El reciente apagón que sumió a España en la oscuridad no fue un accidente imprevisto, sino el resultado predecible de una transición energética mal planificada y de decisiones políticas que priorizaron lo ideológico sobre lo práctico. Según los datos disponibles, esa mañana a las 10:30 se detectaron oscilaciones críticas en la red eléctrica. Las centrales nucleares, alertadas del problema, informaron de un «exceso de generación renovable» que desestabilizó el sistema.
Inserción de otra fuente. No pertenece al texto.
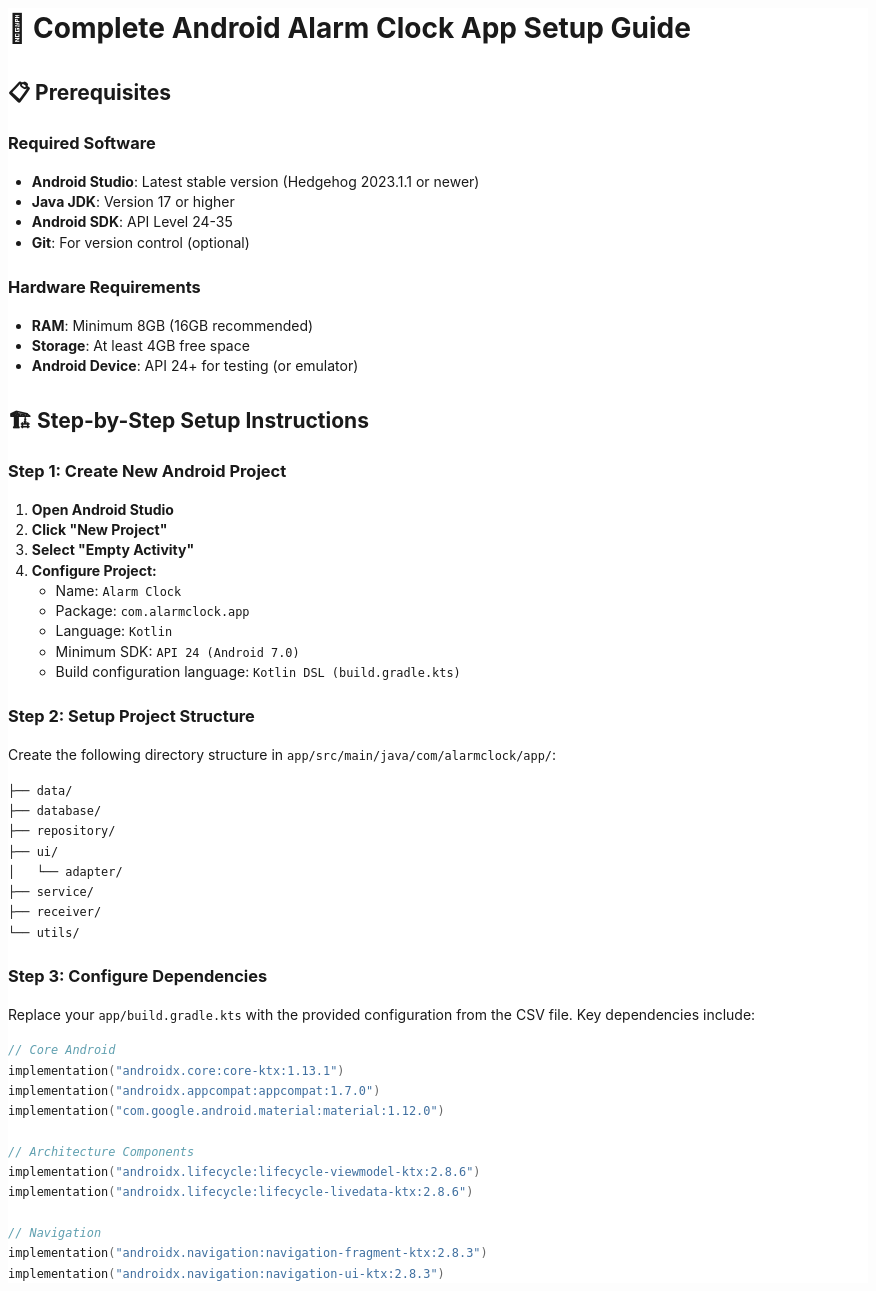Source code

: # 🚀 Complete Android Alarm Clock App Setup Guide

## 📋 Prerequisites

### Required Software
- **Android Studio**: Latest stable version (Hedgehog 2023.1.1 or newer)
- **Java JDK**: Version 17 or higher
- **Android SDK**: API Level 24-35
- **Git**: For version control (optional)

### Hardware Requirements
- **RAM**: Minimum 8GB (16GB recommended)
- **Storage**: At least 4GB free space
- **Android Device**: API 24+ for testing (or emulator)

## 🏗️ Step-by-Step Setup Instructions

### Step 1: Create New Android Project

1. **Open Android Studio**
2. **Click "New Project"**
3. **Select "Empty Activity"**
4. **Configure Project:**
   - Name: `Alarm Clock`
   - Package: `com.alarmclock.app`
   - Language: `Kotlin`
   - Minimum SDK: `API 24 (Android 7.0)`
   - Build configuration language: `Kotlin DSL (build.gradle.kts)`

### Step 2: Setup Project Structure

Create the following directory structure in `app/src/main/java/com/alarmclock/app/`:

```
├── data/
├── database/
├── repository/
├── ui/
│   └── adapter/
├── service/
├── receiver/
└── utils/
```

### Step 3: Configure Dependencies

Replace your `app/build.gradle.kts` with the provided configuration from the CSV file. Key dependencies include:

```kotlin
// Core Android
implementation("androidx.core:core-ktx:1.13.1")
implementation("androidx.appcompat:appcompat:1.7.0")
implementation("com.google.android.material:material:1.12.0")

// Architecture Components
implementation("androidx.lifecycle:lifecycle-viewmodel-ktx:2.8.6")
implementation("androidx.lifecycle:lifecycle-livedata-ktx:2.8.6")

// Navigation
implementation("androidx.navigation:navigation-fragment-ktx:2.8.3")
implementation("androidx.navigation:navigation-ui-ktx:2.8.3")
```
A las 12:30, las oscilaciones se intensificaron, afectando especialmente a los reactivos —término técnico que solo conocen los expertos en energía eléctrica— y, como medida de emergencia, se procedió a la amortiguación de los grupos nucleares parados. Concretamente, Almaraz, que tenía un grupo al 70% y otro completamente parado, se vio obligada a desconectarse, lo que llevó al colapso total del sistema.
Las consecuencias fueron devastadoras. Las placas solares, que hoy operaban al 80% durante el apagón, introdujeron oscilaciones adicionales que, al desincronizarse de la red, agravaron la situación y provocaron un «suministro de golpe» que el sistema no pudo soportar. Este fallo en cascada evidenció una verdad incómoda: la red eléctrica española no está preparada para depender tanto de fuentes renovables sin un respaldo robusto. La falta de generadores síncronos, como las nucleares o las térmicas, que estabilizan el sistema, es el núcleo del problema. Sin ellos, las renovables, por su naturaleza intermitente, no pueden garantizar la estabilidad necesaria para un país que necesita energía constante.
El apagón no solo dejó a millones sin luz, sino que expuso las carencias de una transición energética que se ha vendido como un éxito, pero que en realidad es un castillo de naipes. Pedro Sánchez podrá culpar a las renovables —aunque, como se señala, el problema no es su diseño, sino la falta de un sistema de soporte adecuado—, pero la responsabilidad última recae en un programa político que ha desmantelado fuentes de energía estables sin asegurar una alternativa viable. Mientras tanto, hospitales, hogares y negocios sufrieron las consecuencias de un sistema que colapsó porque quienes toman decisiones prefirieron titulares verdes a infraestructuras sólidas.
Este apagón debe ser un punto de inflexión. España necesita un análisis serio y detallado de su red eléctrica, una inversión real en estabilización y, sobre todo, un enfoque que deje de lado las promesas vacías y priorice la seguridad energética. Porque cuando la luz se apaga, no bastan las excusas: hace falta un sistema que funcione.